Bahsi geçen bu sorunların çoğunlukla markasız, açıkta halka arz edilen ürünlerden kaynaklandığını sözlerine ekleyen Genel Sekreter İlknur Menlik, TGDF çatısı altında yer alan derneklere üye firmalar özelinde bakıldığında genel anlamda bir sıkıntı yaşanmadığını ifade ediyor. Diğer yandan laboratuvar analizlerinde insan faktörünün göz ardı edilemeyeceğini belirten Menlik, “Özellikle numune alımında ve analize hazırlanmasında yapılabilen hatalar, sonuçları ciddi şekilde etkileyebilmektedir. Laboratuvarların akreditasyonunun sağlanması, bu hataların önlenmesi açısından daha da büyük önem taşımaktadır” diye konuşuyor. Gıda sanayinin laboratuvarlardan en önemli beklentilerinin akreditasyonlarını tamamlamaları olduğunu dile getiren İlknur Menlik, akreditasyonu yapılmamış laboratuvarlarda gerçekleştirilen analizler sonucunda sanayicinin haksız şekilde suçlandığına dikkat çekiyor. Gıda laboratuvarlarıyla ilgili bir diğer sorunun, laboratuvarlarda perakende sektörü adına analiz yapılması olduğunu aktaran Menlik, Ticari kurumlar olan perakendeciler adına analiz yapılmakta, buradan alınan sonuçlara göre üreticilere yaptırımlar uygulanmaktadır. Bu uygulama laboratuvarların güvenirliliğini gıda üreticileri nezdinde zedeleyebilmektedir. Bu bağlamda da beklentimiz laboratuvara yönelik denetimlerin artırılması, ve tekrar belirtiyoruz, gıda kontrol laboratuvarlarında metot bazında akreditasyon şartı aranmasıdır” diye konuşuyor.
5996 Sayılı Veteriner Hizmetleri, Bitki Sağlığı, Gıda ve Yem Kanunu’nun 31. Maddesi (4) fıkrasında “İlgililer, resmî kontrol ve denetim sonuçları hakkında, tebligat yapıldığı tarihten itibaren yedi gün içerisinde Bakanlığa itiraz etme hakkına sahiptir.

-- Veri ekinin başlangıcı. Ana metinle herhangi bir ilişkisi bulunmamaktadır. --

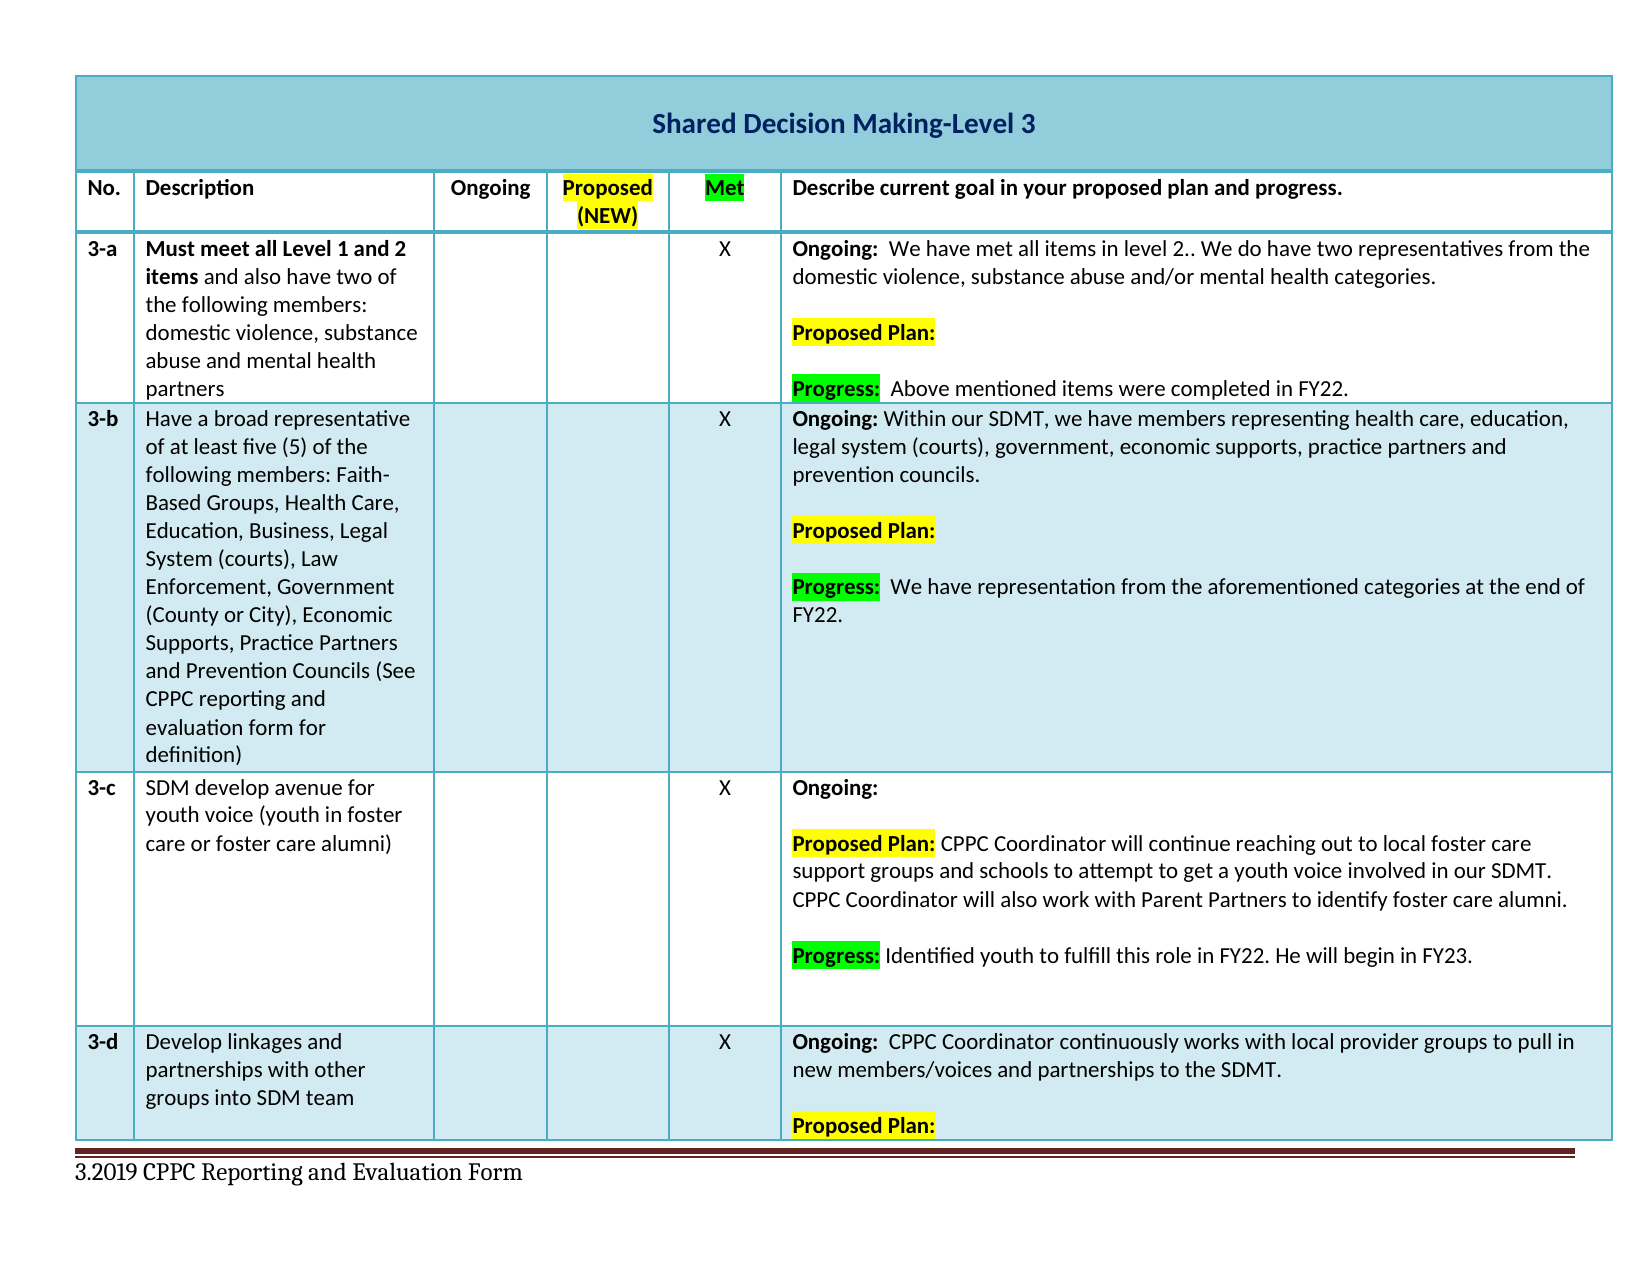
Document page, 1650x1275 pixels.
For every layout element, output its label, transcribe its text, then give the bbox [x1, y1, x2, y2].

Ürünün kalan raf ömrü yedi günden az olan gıdalar, mikrobiyolojik incelemeler ve ürün miktarının şahit numunenin analizinin yapılabilmesi için yetersiz olduğu durumlarda analiz sonucuna itiraz edilemez. İtirazdan kaynaklanan masraflar ilgililer tarafından karşılanır.” Şeklinde bir ifadenin bulunduğunu anımsatan İlknur Menlik, “Bu madde ile getirilen hüküm dolayısıyla da gıda sanayi; mikrobiyolojik analizlerde ortamdan bulaşma riskinin yüksek olması, numune alma koşullarının uygun olmaması, mikrobiyolojik analiz akreditasyonun bütün laboratuvarlar bazında tamamlanamaması, çok büyük emek ve masrafla oluşturulan markaların bu uygulamadan zarar görmesi gibi nedenlerle sıkıntı yaşamaktadır. Devlet bizi elbette denetleyecek ve kontrol edecektir, ancak bizim de yapılan analiz sonuçlarına itiraz hakkımızın olmasını istiyoruz” diyerek sözlerini tamamlıyor.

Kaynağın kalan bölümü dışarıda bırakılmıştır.